El documental también es una lección para los creadores obsesionados con lo técnico. Aquí todo está en 4:3, grabado con una cámara doméstica, una que podríamos utilizar cualquiera de nosotros. El valor, lo que hace que la película funcione, es la cercanía que transmite. Es un estilo que no serviría para cualquier tipo de relato, pero es un buen ejemplo de saber aprovechar lo que se tiene, aunque sean 400 horas de brutos familiares. Y también es un caso claro de saber lo que se quiere alcanzar, y utilizar los defectos a tu favor.

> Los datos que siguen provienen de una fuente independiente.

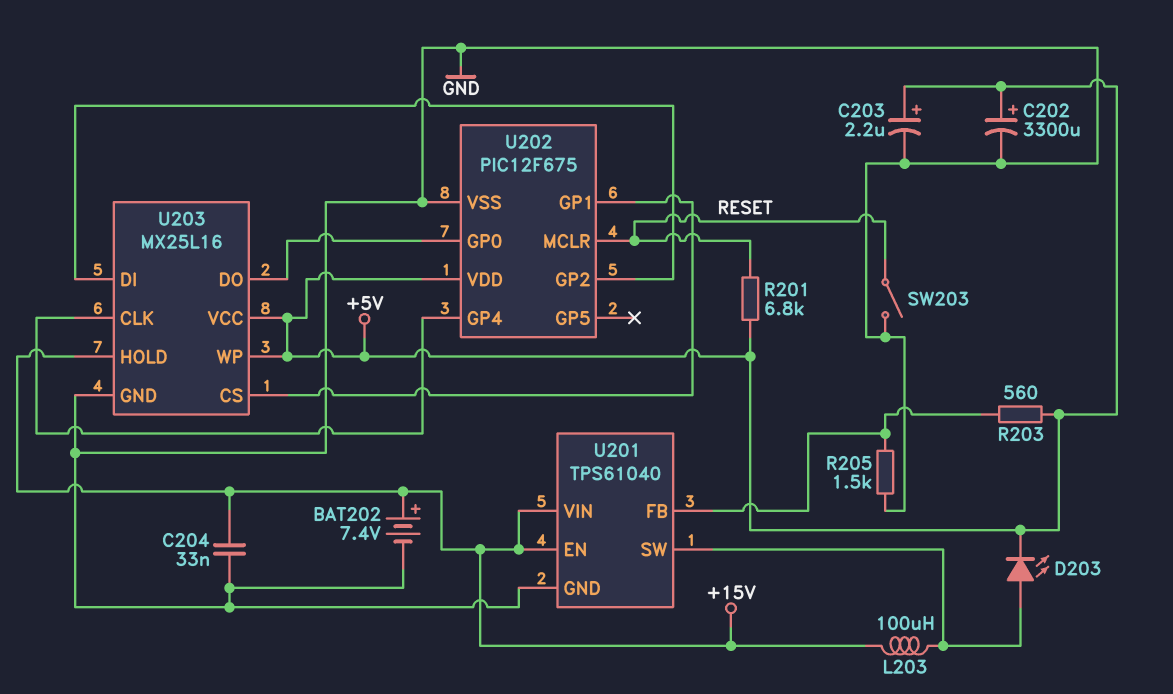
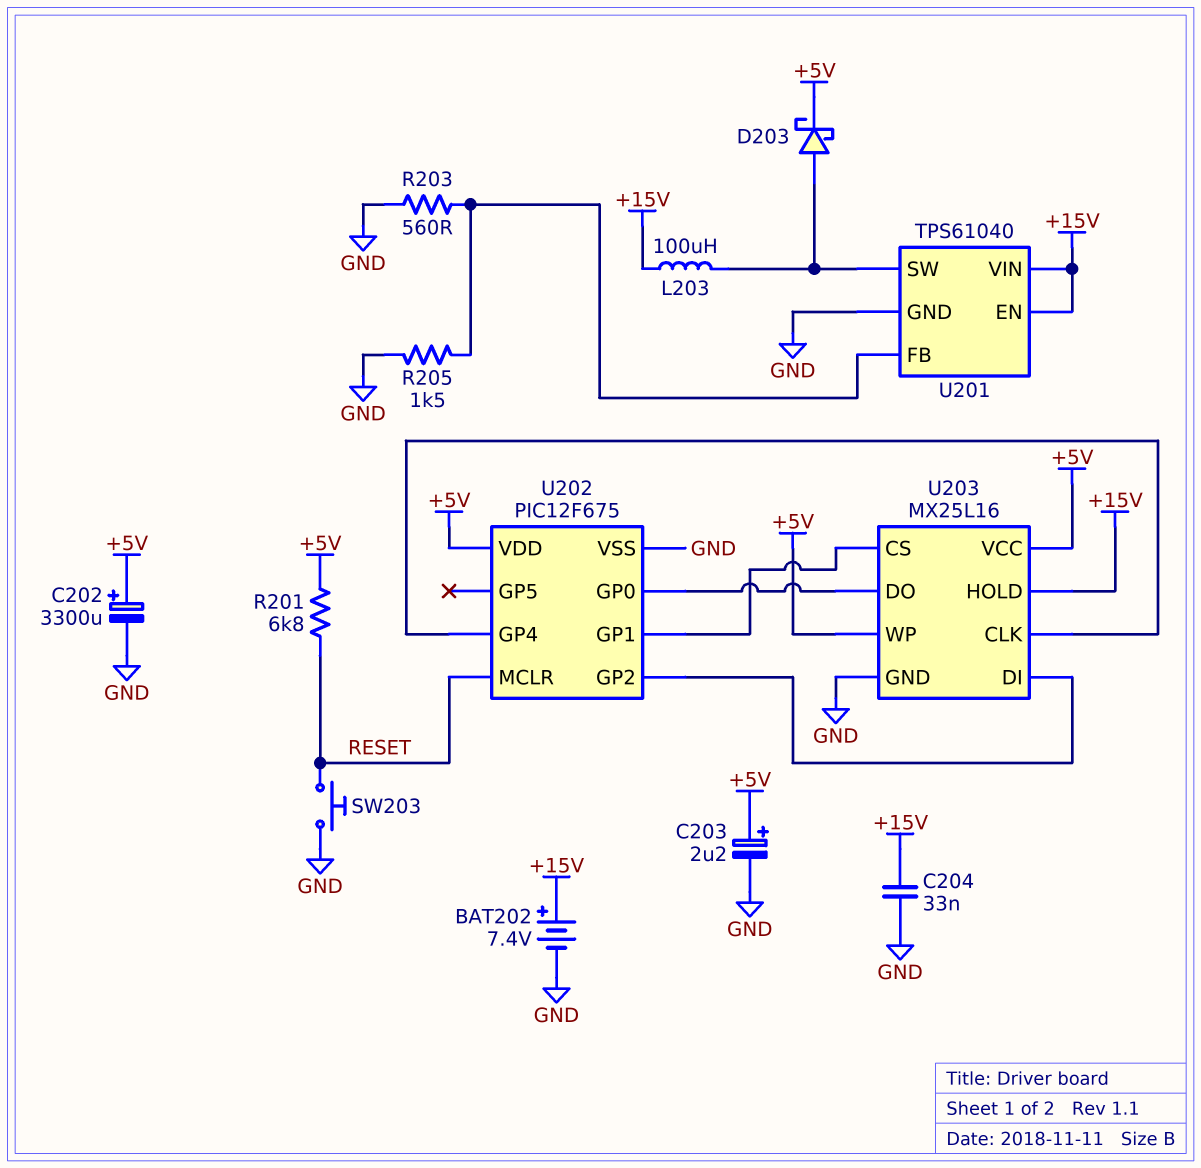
D203: LED (A U201/SW, K +5V) -> schottky (A U201/SW, K +5V)
R203: 560 (+5V, U201/FB) -> 560 (GND, U201/FB)
SW203: switch (GND, RESET) -> button (GND, RESET)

Porque son esas barras negras, esos planos quemados y esos desenfoques inoportunos los que hace que veamos reflejados a nuestros propios familiares, a las cintas VHS cogiendo polvo, y eso algo que eleva el experimento a algo personal y lo hace todavía más divertido.

variety.com

No es sencillo describir el primer largo de Gustavo Salmerón, algo paradójico conociendo la simpleza que lo envuelve. Es algo tremendamente personal, incluso anti cinematográfico: “yo no quiero que salga esta película. No se ve a entender. Una película necesita muchas cosas; un buen guion, una buena música. Es muy difícil. Esto va a ser algo casero, para la familia”, comenta ella muy sincera, en una de las escenas. Pues contra todo pronóstico, Muchos hijos, un mono y un castillo ha triunfado a todos los niveles. Quizá por ser, simple y llanamente, una celebración sincera y desenvuelta de la vida; quizá enteramente por Julita, una mujer espontánea con un perfil innato para la cámara; quizá por ser muy divertida y, a la vez, dejar hueco para reflexiones y lecciones; o quizá por todo eso junto. De ser así, es posible que sea un experimento más complejo de lo que todos estamos pensando.